Phase-Based Development at Scale
On Vandoko, I completed 519 commits across 26 development phases in about six weeks. That number sounds like chaos. It was not. The phase structure is why it was not.
What a Phase Is
Each phase had the same five steps: docs, research, plan, implement, UAT.
Docs meant writing down what the phase was supposed to accomplish before touching any code. Not a specification document, just a short clear statement of scope. Research meant reading the relevant library docs, looking at existing patterns in the codebase, and identifying likely friction points. Plan meant sequencing the implementation work before starting it. Implement meant building. UAT meant running acceptance tests before calling the phase complete.
The phases were small enough to complete in a day or two. Phase 1 was infrastructure. Phase 2 was Census API integration. Phase 3 was Google Places. Each phase built on the last and had a defined boundary where it ended.
Why It Worked
The docs-first step is the part people skip. It felt slow at the start. By phase 10 I could see why it mattered.
When you write down what a phase does before you start it, you are forced to decide what is in scope. Features that belong in later phases stay out. Scope creep that would have made the phase unpredictable gets deferred instead of absorbed. The phase stays small enough to UAT cleanly.
The UAT step at the end of each phase meant I knew the state of the system at every boundary. When phase 14 introduced a bug, I knew it was phase 14. I did not have to bisect across three weeks of undifferentiated commits to find it.
By v1.2, the full 7/7 UAT suite passed. The type alignment across all 26 phases was clean. That result came from the discipline of closing each phase before opening the next.
The Friction Points
32% of the 519 commits were fix commits. That is roughly 167 fixes across six weeks. Some phases had more friction than others.
Phase 17 through 26 covered Docker deployment, type alignment, and the TweakCN theme integration. Docker was the hardest. On March 1, the deployment broke in six distinct ways in a single day: Prisma client not copying from the build stage to the runner, pnpm hoisted node_modules not resolving in the container, missing .npmrc configuration. Six commits, six fixes, one day.

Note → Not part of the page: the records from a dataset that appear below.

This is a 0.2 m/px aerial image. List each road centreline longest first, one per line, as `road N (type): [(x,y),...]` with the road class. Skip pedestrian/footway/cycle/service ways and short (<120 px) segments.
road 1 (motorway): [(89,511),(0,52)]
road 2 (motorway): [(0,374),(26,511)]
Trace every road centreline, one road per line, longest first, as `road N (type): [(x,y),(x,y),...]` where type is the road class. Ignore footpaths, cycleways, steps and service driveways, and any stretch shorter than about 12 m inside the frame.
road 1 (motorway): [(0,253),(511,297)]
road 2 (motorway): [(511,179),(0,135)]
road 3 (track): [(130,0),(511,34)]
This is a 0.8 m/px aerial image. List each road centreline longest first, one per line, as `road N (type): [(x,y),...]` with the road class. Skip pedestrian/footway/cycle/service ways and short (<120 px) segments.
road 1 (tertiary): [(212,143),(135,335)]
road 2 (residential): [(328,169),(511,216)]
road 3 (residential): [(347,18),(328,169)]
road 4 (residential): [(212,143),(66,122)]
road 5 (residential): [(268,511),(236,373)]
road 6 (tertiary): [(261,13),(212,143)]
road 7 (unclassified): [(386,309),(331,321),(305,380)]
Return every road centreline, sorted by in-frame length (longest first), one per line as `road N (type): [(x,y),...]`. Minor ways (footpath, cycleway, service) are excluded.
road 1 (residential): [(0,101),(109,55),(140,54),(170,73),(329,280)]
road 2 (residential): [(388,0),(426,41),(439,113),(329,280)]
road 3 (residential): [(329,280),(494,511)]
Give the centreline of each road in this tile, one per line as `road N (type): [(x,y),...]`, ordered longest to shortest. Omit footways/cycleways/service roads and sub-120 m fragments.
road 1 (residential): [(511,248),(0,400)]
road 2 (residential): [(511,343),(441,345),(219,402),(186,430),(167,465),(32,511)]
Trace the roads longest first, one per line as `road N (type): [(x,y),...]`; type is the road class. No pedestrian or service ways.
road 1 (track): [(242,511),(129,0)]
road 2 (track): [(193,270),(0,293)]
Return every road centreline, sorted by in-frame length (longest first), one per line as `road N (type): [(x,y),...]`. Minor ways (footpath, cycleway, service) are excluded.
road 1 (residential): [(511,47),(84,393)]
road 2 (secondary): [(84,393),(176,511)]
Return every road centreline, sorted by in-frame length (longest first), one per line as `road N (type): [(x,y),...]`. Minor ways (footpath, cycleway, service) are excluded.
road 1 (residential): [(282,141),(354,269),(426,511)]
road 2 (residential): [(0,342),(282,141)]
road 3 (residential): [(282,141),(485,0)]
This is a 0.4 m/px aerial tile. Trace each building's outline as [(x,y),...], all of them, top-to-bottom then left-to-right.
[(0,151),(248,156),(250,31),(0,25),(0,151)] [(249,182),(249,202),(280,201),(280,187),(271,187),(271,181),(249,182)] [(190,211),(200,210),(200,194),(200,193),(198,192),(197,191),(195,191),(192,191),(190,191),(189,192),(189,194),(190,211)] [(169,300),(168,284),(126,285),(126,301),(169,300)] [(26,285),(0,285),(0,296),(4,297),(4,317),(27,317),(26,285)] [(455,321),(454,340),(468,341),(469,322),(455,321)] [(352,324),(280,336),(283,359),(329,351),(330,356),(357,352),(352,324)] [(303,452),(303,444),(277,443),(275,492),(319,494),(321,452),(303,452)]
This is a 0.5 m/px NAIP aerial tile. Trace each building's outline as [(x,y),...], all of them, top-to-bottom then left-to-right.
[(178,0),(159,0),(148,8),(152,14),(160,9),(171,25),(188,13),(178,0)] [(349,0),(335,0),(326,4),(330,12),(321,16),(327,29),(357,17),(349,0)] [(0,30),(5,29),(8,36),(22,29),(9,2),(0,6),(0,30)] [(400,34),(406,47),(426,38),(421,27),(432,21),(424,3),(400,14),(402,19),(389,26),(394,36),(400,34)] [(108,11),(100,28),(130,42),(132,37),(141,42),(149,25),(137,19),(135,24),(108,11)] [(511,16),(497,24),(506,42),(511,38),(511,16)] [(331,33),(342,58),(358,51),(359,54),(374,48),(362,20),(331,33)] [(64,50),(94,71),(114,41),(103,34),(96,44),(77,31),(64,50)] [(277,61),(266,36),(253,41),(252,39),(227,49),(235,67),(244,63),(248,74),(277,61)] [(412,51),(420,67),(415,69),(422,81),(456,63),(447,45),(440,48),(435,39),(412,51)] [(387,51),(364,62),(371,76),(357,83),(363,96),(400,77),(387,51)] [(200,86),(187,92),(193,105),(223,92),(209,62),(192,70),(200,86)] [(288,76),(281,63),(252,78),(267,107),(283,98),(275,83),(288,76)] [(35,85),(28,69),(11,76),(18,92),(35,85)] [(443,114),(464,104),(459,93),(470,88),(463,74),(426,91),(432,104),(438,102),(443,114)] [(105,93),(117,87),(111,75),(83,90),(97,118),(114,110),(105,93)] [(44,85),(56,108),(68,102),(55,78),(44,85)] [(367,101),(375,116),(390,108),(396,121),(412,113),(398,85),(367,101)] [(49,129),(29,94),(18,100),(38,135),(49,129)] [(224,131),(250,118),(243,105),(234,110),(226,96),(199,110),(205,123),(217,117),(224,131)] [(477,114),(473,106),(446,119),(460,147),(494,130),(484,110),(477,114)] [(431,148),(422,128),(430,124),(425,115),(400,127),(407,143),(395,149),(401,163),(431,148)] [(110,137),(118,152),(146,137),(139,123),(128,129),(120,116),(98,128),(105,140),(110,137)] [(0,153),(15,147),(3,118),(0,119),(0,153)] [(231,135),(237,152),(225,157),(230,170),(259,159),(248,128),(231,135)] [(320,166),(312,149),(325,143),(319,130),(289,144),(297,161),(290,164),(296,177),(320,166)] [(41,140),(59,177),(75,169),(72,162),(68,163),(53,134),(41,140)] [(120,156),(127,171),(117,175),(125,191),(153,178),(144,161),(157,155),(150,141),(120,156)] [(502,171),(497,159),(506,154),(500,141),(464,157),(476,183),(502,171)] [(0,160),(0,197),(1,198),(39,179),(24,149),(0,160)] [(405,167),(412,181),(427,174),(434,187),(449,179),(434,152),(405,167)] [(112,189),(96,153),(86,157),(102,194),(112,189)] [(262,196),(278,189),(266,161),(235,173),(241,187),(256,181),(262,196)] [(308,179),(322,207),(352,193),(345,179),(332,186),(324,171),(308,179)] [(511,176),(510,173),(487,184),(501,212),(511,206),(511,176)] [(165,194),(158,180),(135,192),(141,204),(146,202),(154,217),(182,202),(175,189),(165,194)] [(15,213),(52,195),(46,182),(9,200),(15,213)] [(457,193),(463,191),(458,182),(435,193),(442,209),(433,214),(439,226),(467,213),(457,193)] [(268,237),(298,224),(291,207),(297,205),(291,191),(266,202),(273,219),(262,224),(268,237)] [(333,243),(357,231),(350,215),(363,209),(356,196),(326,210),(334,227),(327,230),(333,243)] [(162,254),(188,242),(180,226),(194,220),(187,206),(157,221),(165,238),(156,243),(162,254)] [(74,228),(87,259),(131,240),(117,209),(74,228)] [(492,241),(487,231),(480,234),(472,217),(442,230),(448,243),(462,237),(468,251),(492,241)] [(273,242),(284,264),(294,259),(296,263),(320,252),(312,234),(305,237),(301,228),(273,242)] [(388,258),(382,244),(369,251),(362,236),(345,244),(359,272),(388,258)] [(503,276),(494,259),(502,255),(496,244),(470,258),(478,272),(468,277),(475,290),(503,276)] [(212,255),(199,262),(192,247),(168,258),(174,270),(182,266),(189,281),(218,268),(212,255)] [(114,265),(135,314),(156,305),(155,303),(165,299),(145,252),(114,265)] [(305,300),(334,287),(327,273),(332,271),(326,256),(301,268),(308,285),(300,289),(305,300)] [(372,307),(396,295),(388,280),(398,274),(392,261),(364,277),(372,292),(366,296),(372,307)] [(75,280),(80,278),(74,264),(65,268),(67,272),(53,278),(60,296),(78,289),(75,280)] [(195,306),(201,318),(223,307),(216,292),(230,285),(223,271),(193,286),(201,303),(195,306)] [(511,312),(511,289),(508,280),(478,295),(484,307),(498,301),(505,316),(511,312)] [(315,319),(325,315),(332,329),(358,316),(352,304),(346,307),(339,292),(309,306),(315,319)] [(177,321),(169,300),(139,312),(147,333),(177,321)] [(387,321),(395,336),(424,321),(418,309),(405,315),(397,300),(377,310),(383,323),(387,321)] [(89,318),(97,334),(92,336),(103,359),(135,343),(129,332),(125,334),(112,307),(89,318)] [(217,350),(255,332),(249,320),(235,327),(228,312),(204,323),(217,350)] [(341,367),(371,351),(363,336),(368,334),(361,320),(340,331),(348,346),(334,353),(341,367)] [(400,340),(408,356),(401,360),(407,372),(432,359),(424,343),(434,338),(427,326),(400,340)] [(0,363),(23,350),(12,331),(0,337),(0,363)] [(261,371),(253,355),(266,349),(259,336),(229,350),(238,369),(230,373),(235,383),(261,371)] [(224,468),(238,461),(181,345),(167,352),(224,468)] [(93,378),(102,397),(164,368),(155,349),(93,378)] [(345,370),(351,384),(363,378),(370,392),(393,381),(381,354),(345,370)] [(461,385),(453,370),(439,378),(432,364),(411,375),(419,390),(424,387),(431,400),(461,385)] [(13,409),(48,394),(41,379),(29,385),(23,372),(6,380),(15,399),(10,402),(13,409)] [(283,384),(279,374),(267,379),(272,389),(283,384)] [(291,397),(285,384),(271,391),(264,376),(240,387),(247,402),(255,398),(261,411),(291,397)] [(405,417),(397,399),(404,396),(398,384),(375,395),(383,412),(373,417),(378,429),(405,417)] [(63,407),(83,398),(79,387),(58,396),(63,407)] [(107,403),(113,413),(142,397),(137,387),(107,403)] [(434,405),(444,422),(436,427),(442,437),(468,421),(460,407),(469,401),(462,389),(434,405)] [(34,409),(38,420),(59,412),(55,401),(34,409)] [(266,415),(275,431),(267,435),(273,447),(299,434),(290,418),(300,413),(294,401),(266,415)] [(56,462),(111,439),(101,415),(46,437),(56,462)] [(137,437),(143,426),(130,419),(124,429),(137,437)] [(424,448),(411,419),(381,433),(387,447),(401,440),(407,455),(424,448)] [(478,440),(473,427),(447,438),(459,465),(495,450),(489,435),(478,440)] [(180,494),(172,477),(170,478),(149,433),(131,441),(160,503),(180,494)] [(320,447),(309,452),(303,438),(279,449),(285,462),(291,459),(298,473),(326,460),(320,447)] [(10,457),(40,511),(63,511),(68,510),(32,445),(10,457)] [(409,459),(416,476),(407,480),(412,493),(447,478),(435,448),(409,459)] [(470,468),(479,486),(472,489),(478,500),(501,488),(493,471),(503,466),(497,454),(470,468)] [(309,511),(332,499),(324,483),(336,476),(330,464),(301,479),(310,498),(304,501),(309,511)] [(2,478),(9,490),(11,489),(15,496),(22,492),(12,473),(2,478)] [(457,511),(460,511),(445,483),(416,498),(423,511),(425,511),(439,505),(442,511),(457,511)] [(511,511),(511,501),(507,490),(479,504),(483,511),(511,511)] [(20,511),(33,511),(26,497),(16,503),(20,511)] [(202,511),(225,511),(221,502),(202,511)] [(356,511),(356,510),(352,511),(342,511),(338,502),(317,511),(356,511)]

The auth race condition in mid-February was subtler. Clerk and React Query had a timing conflict on page load. The gate pattern I built to solve it became a documented skill I carry forward.
The MarketCheck API debugging in mid-February cost four commits to resolve a nested response structure with incomplete listings. Not complicated once I understood it. The documentation for the API did not match the actual response shape.
What I Would Change
The mega-commit on February 28 was a mistake. I had accumulated changes across multiple phases and committed them together. That created a commit that touched everything and documented nothing. Future me reading that commit would have no idea what changed or why.
The right move is to commit at each phase boundary, not to let changes accumulate and batch them later. The phase structure exists to prevent exactly that kind of accumulated state.
Carrying It Forward
The phase-based approach is now how I start any project with more than a few weeks of scope. The upfront investment in docs and planning pays back in UAT confidence and reduced debugging time. It is not a methodology I read about. It is something I built because the alternative, building without it, was slower.
If you are working on something with more than 10 distinct features, break it into phases before you start. Define each phase boundary before crossing it. UAT before moving on. The extra hour per phase saves days of confusion later.